◆ ABOUT THIS EXERCISE:
Using the listing below, set down each line from the line containing "right wrist: (538, 247, 17)" through the line containing "left hip: (558, 413, 7)", both ends included, exactly and with nothing added.

◆ AVAILABLE DATA:
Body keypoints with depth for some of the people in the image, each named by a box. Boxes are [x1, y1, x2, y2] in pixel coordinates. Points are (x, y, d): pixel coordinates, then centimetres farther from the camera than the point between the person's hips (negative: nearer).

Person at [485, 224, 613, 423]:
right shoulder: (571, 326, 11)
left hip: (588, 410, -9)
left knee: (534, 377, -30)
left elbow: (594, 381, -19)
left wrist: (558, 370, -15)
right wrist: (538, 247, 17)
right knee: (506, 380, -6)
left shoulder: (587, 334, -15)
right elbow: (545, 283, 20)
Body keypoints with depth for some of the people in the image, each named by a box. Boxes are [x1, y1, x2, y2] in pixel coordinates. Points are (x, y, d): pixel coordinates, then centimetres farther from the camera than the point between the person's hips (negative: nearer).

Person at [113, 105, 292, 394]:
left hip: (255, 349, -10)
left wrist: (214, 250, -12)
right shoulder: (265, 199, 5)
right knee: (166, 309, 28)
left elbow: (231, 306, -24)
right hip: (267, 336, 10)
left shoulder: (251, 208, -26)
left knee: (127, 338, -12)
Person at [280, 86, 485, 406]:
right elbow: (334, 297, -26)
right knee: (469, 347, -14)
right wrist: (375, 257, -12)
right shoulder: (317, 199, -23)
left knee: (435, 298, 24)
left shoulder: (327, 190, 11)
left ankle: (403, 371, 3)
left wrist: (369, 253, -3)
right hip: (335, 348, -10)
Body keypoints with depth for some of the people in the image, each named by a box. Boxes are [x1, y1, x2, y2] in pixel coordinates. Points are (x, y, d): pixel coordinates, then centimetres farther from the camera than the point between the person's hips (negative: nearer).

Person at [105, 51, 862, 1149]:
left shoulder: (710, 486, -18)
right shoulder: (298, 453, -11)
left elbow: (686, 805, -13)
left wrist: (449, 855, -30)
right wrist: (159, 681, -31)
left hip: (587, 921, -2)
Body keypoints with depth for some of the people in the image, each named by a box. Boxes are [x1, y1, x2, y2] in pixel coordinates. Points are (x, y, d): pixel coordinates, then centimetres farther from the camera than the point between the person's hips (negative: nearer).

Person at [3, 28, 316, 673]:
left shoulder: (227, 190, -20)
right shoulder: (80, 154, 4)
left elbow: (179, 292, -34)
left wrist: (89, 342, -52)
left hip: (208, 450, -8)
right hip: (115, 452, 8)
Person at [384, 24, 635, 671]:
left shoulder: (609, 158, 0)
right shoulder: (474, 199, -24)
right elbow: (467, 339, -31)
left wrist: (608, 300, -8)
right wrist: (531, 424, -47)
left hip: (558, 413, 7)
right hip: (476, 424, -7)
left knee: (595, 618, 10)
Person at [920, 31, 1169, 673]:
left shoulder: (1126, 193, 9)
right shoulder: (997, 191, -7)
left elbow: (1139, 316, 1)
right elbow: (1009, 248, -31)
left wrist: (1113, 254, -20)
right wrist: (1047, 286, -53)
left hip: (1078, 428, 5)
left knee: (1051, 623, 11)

◆ ANSWER FOR THE TASK:
right wrist: (538, 247, 17)
right knee: (506, 380, -6)
left shoulder: (587, 334, -15)
right elbow: (545, 283, 20)
Body keypoints with depth for some of the people in the image, each named by a box. Boxes are [x1, y1, x2, y2] in pixel coordinates. Points are (x, y, d): pixel coordinates, then centimetres farther from the camera than the point between the person's hips (negative: nearer).

Person at [113, 105, 292, 394]:
left hip: (255, 349, -10)
left wrist: (214, 250, -12)
right shoulder: (265, 199, 5)
right knee: (166, 309, 28)
left elbow: (231, 306, -24)
right hip: (267, 336, 10)
left shoulder: (251, 208, -26)
left knee: (127, 338, -12)
Person at [280, 86, 485, 406]:
right elbow: (334, 297, -26)
right knee: (469, 347, -14)
right wrist: (375, 257, -12)
right shoulder: (317, 199, -23)
left knee: (435, 298, 24)
left shoulder: (327, 190, 11)
left ankle: (403, 371, 3)
left wrist: (369, 253, -3)
right hip: (335, 348, -10)
Body keypoints with depth for some of the people in the image, each named by a box. Boxes are [x1, y1, x2, y2] in pixel coordinates. Points are (x, y, d): pixel coordinates, then centimetres farther from the camera than the point between the person's hips (negative: nearer).

Person at [105, 51, 862, 1149]:
left shoulder: (710, 486, -18)
right shoulder: (298, 453, -11)
left elbow: (686, 805, -13)
left wrist: (449, 855, -30)
right wrist: (159, 681, -31)
left hip: (587, 921, -2)
Body keypoints with depth for some of the people in the image, each named by a box. Boxes are [x1, y1, x2, y2] in pixel coordinates. Points are (x, y, d): pixel coordinates, then centimetres farther from the camera than the point between the person's hips (negative: nearer).

Person at [3, 28, 316, 673]:
left shoulder: (227, 190, -20)
right shoulder: (80, 154, 4)
left elbow: (179, 292, -34)
left wrist: (89, 342, -52)
left hip: (208, 450, -8)
right hip: (115, 452, 8)
Person at [384, 24, 635, 671]:
left shoulder: (609, 158, 0)
right shoulder: (474, 199, -24)
right elbow: (467, 339, -31)
left wrist: (608, 300, -8)
right wrist: (531, 424, -47)
left hip: (558, 413, 7)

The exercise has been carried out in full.